+++ Data to examine

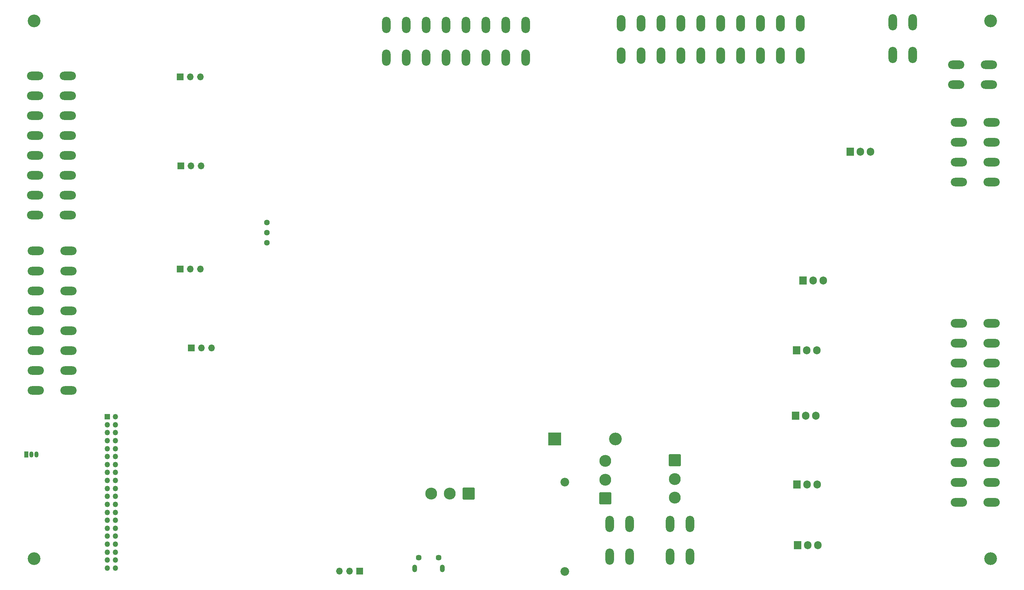
<source format=gbs>
G04 #@! TF.GenerationSoftware,KiCad,Pcbnew,8.0.9*
G04 #@! TF.CreationDate,2025-05-25T13:16:14-05:00*
G04 #@! TF.ProjectId,karca_v2,6b617263-615f-4763-922e-6b696361645f,rev?*
G04 #@! TF.SameCoordinates,Original*
G04 #@! TF.FileFunction,Soldermask,Bot*
G04 #@! TF.FilePolarity,Negative*
%FSLAX46Y46*%
G04 Gerber Fmt 4.6, Leading zero omitted, Abs format (unit mm)*
G04 Created by KiCad (PCBNEW 8.0.9) date 2025-05-25 13:16:14*
%MOMM*%
%LPD*%
G01*
G04 APERTURE LIST*
G04 Aperture macros list*
%AMRoundRect*
0 Rectangle with rounded corners*
0 $1 Rounding radius*
0 $2 $3 $4 $5 $6 $7 $8 $9 X,Y pos of 4 corners*
0 Add a 4 corners polygon primitive as box body*
4,1,4,$2,$3,$4,$5,$6,$7,$8,$9,$2,$3,0*
0 Add four circle primitives for the rounded corners*
1,1,$1+$1,$2,$3*
1,1,$1+$1,$4,$5*
1,1,$1+$1,$6,$7*
1,1,$1+$1,$8,$9*
0 Add four rect primitives between the rounded corners*
20,1,$1+$1,$2,$3,$4,$5,0*
20,1,$1+$1,$4,$5,$6,$7,0*
20,1,$1+$1,$6,$7,$8,$9,0*
20,1,$1+$1,$8,$9,$2,$3,0*%
G04 Aperture macros list end*
%ADD10O,4.064800X2.134400*%
%ADD11O,2.134400X4.064800*%
%ADD12C,2.979000*%
%ADD13RoundRect,0.102000X1.387500X1.387500X-1.387500X1.387500X-1.387500X-1.387500X1.387500X-1.387500X0*%
%ADD14RoundRect,0.102000X1.387500X-1.387500X1.387500X1.387500X-1.387500X1.387500X-1.387500X-1.387500X0*%
%ADD15RoundRect,0.102000X-1.387500X1.387500X-1.387500X-1.387500X1.387500X-1.387500X1.387500X1.387500X0*%
%ADD16O,4.104000X2.154000*%
%ADD17O,2.154000X4.104000*%
%ADD18C,1.450000*%
%ADD19O,1.200000X1.900000*%
%ADD20C,2.184000*%
%ADD21R,1.350000X1.350000*%
%ADD22O,1.350000X1.350000*%
%ADD23C,3.200000*%
%ADD24R,1.700000X1.700000*%
%ADD25O,1.700000X1.700000*%
%ADD26R,3.200000X3.200000*%
%ADD27O,3.200000X3.200000*%
%ADD28C,1.440000*%
%ADD29R,1.905000X2.000000*%
%ADD30O,1.905000X2.000000*%
%ADD31R,1.050000X1.500000*%
%ADD32O,1.050000X1.500000*%
G04 APERTURE END LIST*
D10*
X44520600Y-139142194D03*
X44520600Y-134142194D03*
X44520600Y-129142194D03*
X44520600Y-124142194D03*
X44520600Y-119142194D03*
X44520600Y-114142194D03*
X44520600Y-109142194D03*
X44520600Y-104142194D03*
X36320600Y-139142194D03*
X36320600Y-134142194D03*
X36320600Y-129142194D03*
X36320600Y-124142194D03*
X36320600Y-119142194D03*
X36320600Y-114142194D03*
X36320600Y-109142194D03*
X36320600Y-104142194D03*
X44293400Y-95144600D03*
X44293400Y-90144600D03*
X44293400Y-85144600D03*
X44293400Y-80144600D03*
X44293400Y-75144600D03*
X44293400Y-70144600D03*
X44293400Y-65144600D03*
X44293400Y-60144600D03*
X36093400Y-95144600D03*
X36093400Y-90144600D03*
X36093400Y-85144600D03*
X36093400Y-80144600D03*
X36093400Y-75144600D03*
X36093400Y-70144600D03*
X36093400Y-65144600D03*
X36093400Y-60144600D03*
D11*
X124220000Y-55571000D03*
X129220000Y-55571000D03*
X134220000Y-55571000D03*
X139220000Y-55571000D03*
X144220000Y-55571000D03*
X149220000Y-55571000D03*
X154220000Y-55571000D03*
X159220000Y-55571000D03*
X124220000Y-47371000D03*
X129220000Y-47371000D03*
X134220000Y-47371000D03*
X139220000Y-47371000D03*
X144220000Y-47371000D03*
X149220000Y-47371000D03*
X154220000Y-47371000D03*
X159220000Y-47371000D03*
D12*
X140207000Y-165100000D03*
D13*
X144907000Y-165100000D03*
D12*
X135507000Y-165100000D03*
X179244800Y-161549400D03*
D14*
X179244800Y-166249400D03*
D12*
X179244800Y-156849400D03*
X196645000Y-161387400D03*
D15*
X196645000Y-156687400D03*
D12*
X196645000Y-166087400D03*
D10*
X267263000Y-57340784D03*
X267263000Y-62340784D03*
X275463000Y-57340784D03*
X275463000Y-62340784D03*
X276124800Y-71822607D03*
X267924800Y-76822607D03*
X267924800Y-81822607D03*
X267924800Y-86822607D03*
X267924800Y-71822607D03*
X276124800Y-76822607D03*
X276124800Y-81822607D03*
X276124800Y-86822607D03*
D16*
X267948800Y-122298400D03*
X267948800Y-127298400D03*
X267948800Y-132298400D03*
X267948800Y-137298400D03*
X267948800Y-142298400D03*
X267948800Y-147298400D03*
X267948800Y-152298400D03*
X267948800Y-157298400D03*
X267948800Y-162298400D03*
X267948800Y-167298400D03*
X276148800Y-122298400D03*
X276148800Y-127298400D03*
X276148800Y-132298400D03*
X276148800Y-137298400D03*
X276148800Y-142298400D03*
X276148800Y-147298400D03*
X276148800Y-152298400D03*
X276148800Y-157298400D03*
X276148800Y-162298400D03*
X276148800Y-167298400D03*
D17*
X183163200Y-55113800D03*
X188163200Y-55113800D03*
X193163200Y-55113800D03*
X198163200Y-55113800D03*
X203163200Y-55113800D03*
X208163200Y-55113800D03*
X213163200Y-55113800D03*
X218163200Y-55113800D03*
X223163200Y-55113800D03*
X228163200Y-55113800D03*
X183163200Y-46913800D03*
X188163200Y-46913800D03*
X193163200Y-46913800D03*
X198163200Y-46913800D03*
X203163200Y-46913800D03*
X208163200Y-46913800D03*
X213163200Y-46913800D03*
X218163200Y-46913800D03*
X223163200Y-46913800D03*
X228163200Y-46913800D03*
D18*
X132348600Y-181163500D03*
X137348600Y-181163500D03*
D19*
X131348600Y-183863500D03*
X138348600Y-183863500D03*
D11*
X185318000Y-172703400D03*
X180318000Y-172703400D03*
X185318000Y-180903400D03*
X180318000Y-180903400D03*
X200427200Y-172703400D03*
X195427200Y-172703400D03*
X200427200Y-180903400D03*
X195427200Y-180903400D03*
D20*
X169084800Y-184654800D03*
X169084800Y-162154800D03*
D11*
X251371384Y-54883800D03*
X256371384Y-54883800D03*
X251371384Y-46683800D03*
X256371384Y-46683800D03*
D21*
X54235600Y-145765000D03*
D22*
X56235600Y-145765000D03*
X54235600Y-147765000D03*
X56235600Y-147765000D03*
X54235600Y-149765000D03*
X56235600Y-149765000D03*
X54235600Y-151765000D03*
X56235600Y-151765000D03*
X54235600Y-153765000D03*
X56235600Y-153765000D03*
X54235600Y-155765000D03*
X56235600Y-155765000D03*
X54235600Y-157765000D03*
X56235600Y-157765000D03*
X54235600Y-159765000D03*
X56235600Y-159765000D03*
X54235600Y-161765000D03*
X56235600Y-161765000D03*
X54235600Y-163765000D03*
X56235600Y-163765000D03*
X54235600Y-165765000D03*
X56235600Y-165765000D03*
X54235600Y-167765000D03*
X56235600Y-167765000D03*
X54235600Y-169765000D03*
X56235600Y-169765000D03*
X54235600Y-171765000D03*
X56235600Y-171765000D03*
X54235600Y-173765000D03*
X56235600Y-173765000D03*
X54235600Y-175765000D03*
X56235600Y-175765000D03*
X54235600Y-177765000D03*
X56235600Y-177765000D03*
X54235600Y-179765000D03*
X56235600Y-179765000D03*
X54235600Y-181765000D03*
X56235600Y-181765000D03*
X54235600Y-183765000D03*
X56235600Y-183765000D03*
D23*
X275886400Y-181385200D03*
X275886400Y-46385200D03*
D24*
X117602000Y-184531000D03*
D25*
X115062000Y-184531000D03*
X112522000Y-184531000D03*
D26*
X166544800Y-151332200D03*
D27*
X181784800Y-151332200D03*
D24*
X72517000Y-60452000D03*
D25*
X75057000Y-60452000D03*
X77597000Y-60452000D03*
D28*
X94314400Y-96988600D03*
X94314400Y-99528600D03*
X94314400Y-102068600D03*
D29*
X240665000Y-79177000D03*
D30*
X243205000Y-79177000D03*
X245745000Y-79177000D03*
D29*
X228854000Y-111562000D03*
D30*
X231394000Y-111562000D03*
X233934000Y-111562000D03*
D24*
X75285600Y-128524000D03*
D25*
X77825600Y-128524000D03*
X80365600Y-128524000D03*
D29*
X227330000Y-162743000D03*
D30*
X229870000Y-162743000D03*
X232410000Y-162743000D03*
D24*
X72549000Y-108712000D03*
D25*
X75089000Y-108712000D03*
X77629000Y-108712000D03*
D29*
X227203000Y-129088000D03*
D30*
X229743000Y-129088000D03*
X232283000Y-129088000D03*
D31*
X33959800Y-155223800D03*
D32*
X35229800Y-155223800D03*
X36499800Y-155223800D03*
D24*
X72676000Y-82804000D03*
D25*
X75216000Y-82804000D03*
X77756000Y-82804000D03*
D29*
X227457000Y-177983000D03*
D30*
X229997000Y-177983000D03*
X232537000Y-177983000D03*
D23*
X35886400Y-181385200D03*
D29*
X226949000Y-145471000D03*
D30*
X229489000Y-145471000D03*
X232029000Y-145471000D03*
D23*
X35886400Y-46385200D03*
M02*

</source>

++++++

* **What is required**: Search the records for the string "KiCad" and report each line that has it.

* **Your solution**:
G04 #@! TF.GenerationSoftware,KiCad,Pcbnew,8.0.9*
G04 Created by KiCad (PCBNEW 8.0.9) date 2025-05-25 13:16:14*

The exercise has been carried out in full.